** START OF Provided text **

5.1 Get the installation package¶
Execute on the target server (192.168.0.1 with extranet environment) under the app user:
mkdir -p /data/projects/install
cd /data/projects/install
wget https://webank-ai-1251170195.cos.ap-guangzhou.myqcloud.com/resources/Miniconda3-py38_4.12.0-Linux-x86_64.sh
wget https://webank-ai-1251170195.cos.ap-guangzhou.myqcloud.com/resources/jdk-8u345.tar.xz
wget https://webank-ai-1251170195.cos.ap-guangzhou.myqcloud.com/resources/mysql-fate-8.0.28.tar.gz
wget https://webank-ai-1251170195.cos.ap-guangzhou.myqcloud.com/resources/openresty-1.17.8.2.tar.gz
wget https://webank-ai-1251170195.cos.ap-guangzhou.myqcloud.com/fate/${version}/release/pip_packages_fate_${version}.tar.gz
wget https://webank-ai-1251170195.cos.ap-guangzhou.myqcloud.com/fate/${version}/release/fate_install_${version}_release.tar.gz
#transfer to 192.168.0.1 and 192.168.0.2
scp *.tar.gz app@192.168.0.1:/data/projects/install
scp *.tar.gz app@192.168.0.2:/data/projects/install
5.2 Operating system parameter checking¶
execute under the target server (192.168.0.1 192.168.0.2 192.168.0.3) app user
# of file handles, not less than 65535, if not meet the need to refer to section 4.3 reset
ulimit -n
65535
#Number of user processes, not less than 64000, if not, you need to refer to section 4.3 to reset
ulimit -u
65535
5.3 Deploying MySQL¶
Execute under the target server (192.168.0.1 192.168.0.2) app user
1) MySQL installation:
# Create mysql root directory
mkdir -p /data/projects/fate/common/mysql
mkdir -p /data/projects/fate/data/mysql
#Unpack the package
cd /data/projects/install
tar xf mysql-*.tar.gz
cd mysql
tar xf mysql-8.0.28.tar.gz -C /data/projects/fate/common/mysql
#Configuration settings
mkdir -p /data/projects/fate/common/mysql/mysql-8.0.28/{conf,run,logs}
cp service.sh /data/projects/fate/common/mysql/mysql-8.0.28/
cp my.cnf /data/projects/fate/common/mysql/mysql-8.0.28/conf
#initialize
cd /data/projects/fate/common/mysql/mysql-8.0.28/
./bin/mysqld --initialize --user=app --basedir=/data/projects/fate/common/mysql/mysql-8.0.28 --datadir=/data/projects/fate/data/mysql > logs/init.log 2>&1
cat logs/init.log |grep root@localhost
#Note that the output message after root@localhost: is the initial password of the mysql user root, which needs to be recorded and used to change the password later
#Start the service
cd /data/projects/fate/common/mysql/mysql-8.0.28/
nohup ./bin/mysqld_safe --defaults-file=./conf/my.cnf --user=app >>logs/mysqld.log 2>&1 &
#change mysql root user password
cd /data/projects/fate/common/mysql/mysql-8.0.28/
./bin/mysqladmin -h 127.0.0.1 -P 3306 -S ./run/mysql.sock -u root -p password "fate_dev"

** END OF Provided text **
** START OF Supplied entries **

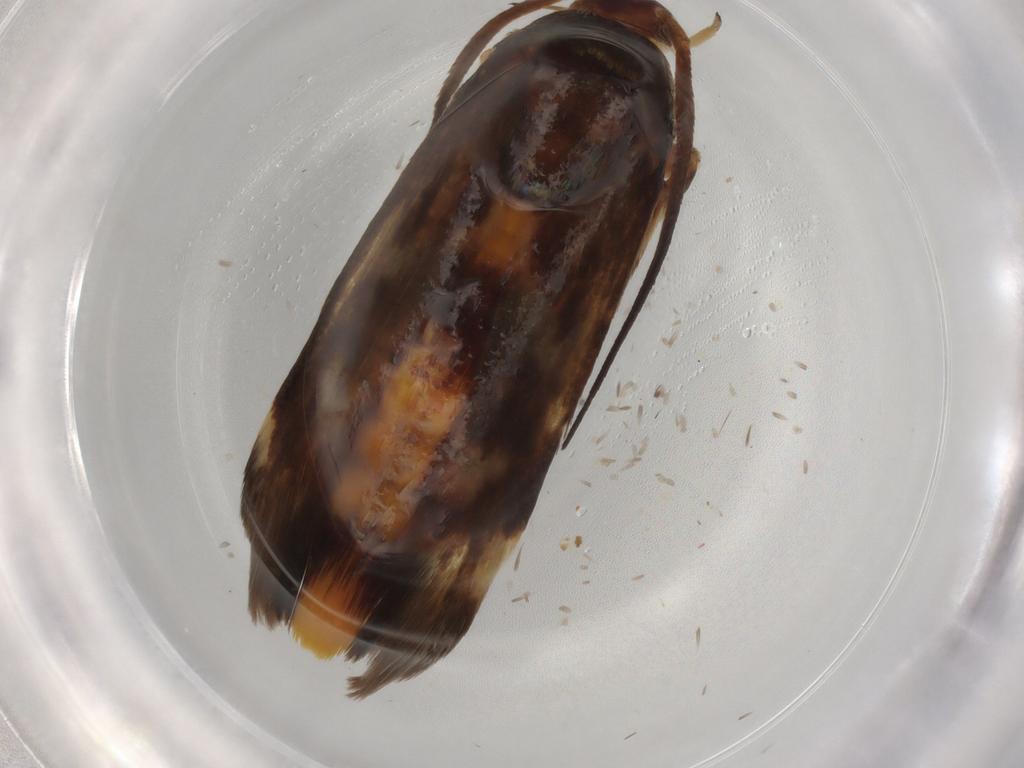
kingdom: Animalia
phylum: Arthropoda
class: Insecta
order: Lepidoptera
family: Scythrididae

** END OF Supplied entries **

Set exercise A: For each statement about the installation guide, answer yes or no and quote the deciding words: (i) MySQL is deployed on the server 192.168.0.3. (ii) The number of file handles should be at least 65535. (iii) The MySQL root user password is changed to "fate_dev".
Set exercise B: According to the installation guide, which server has the extranet environment and is used to get the installation package?
Set exercise C: List every file that the installation guide downloads with wget.
The items are not needed for any of the work on the installation guide.

Correct response A:
(i) No: "Execute under the target server (192.168.0.1 192.168.0.2) app user"
(ii) Yes: "# of file handles, not less than 65535"
(iii) Yes: "-u root -p password "fate_dev""

Correct response B: 192.168.0.1

Correct response C:
- Miniconda3-py38_4.12.0-Linux-x86_64.sh
- jdk-8u345.tar.xz
- mysql-fate-8.0.28.tar.gz
- openresty-1.17.8.2.tar.gz
- pip_packages_fate_${version}.tar.gz
- fate_install_${version}_release.tar.gz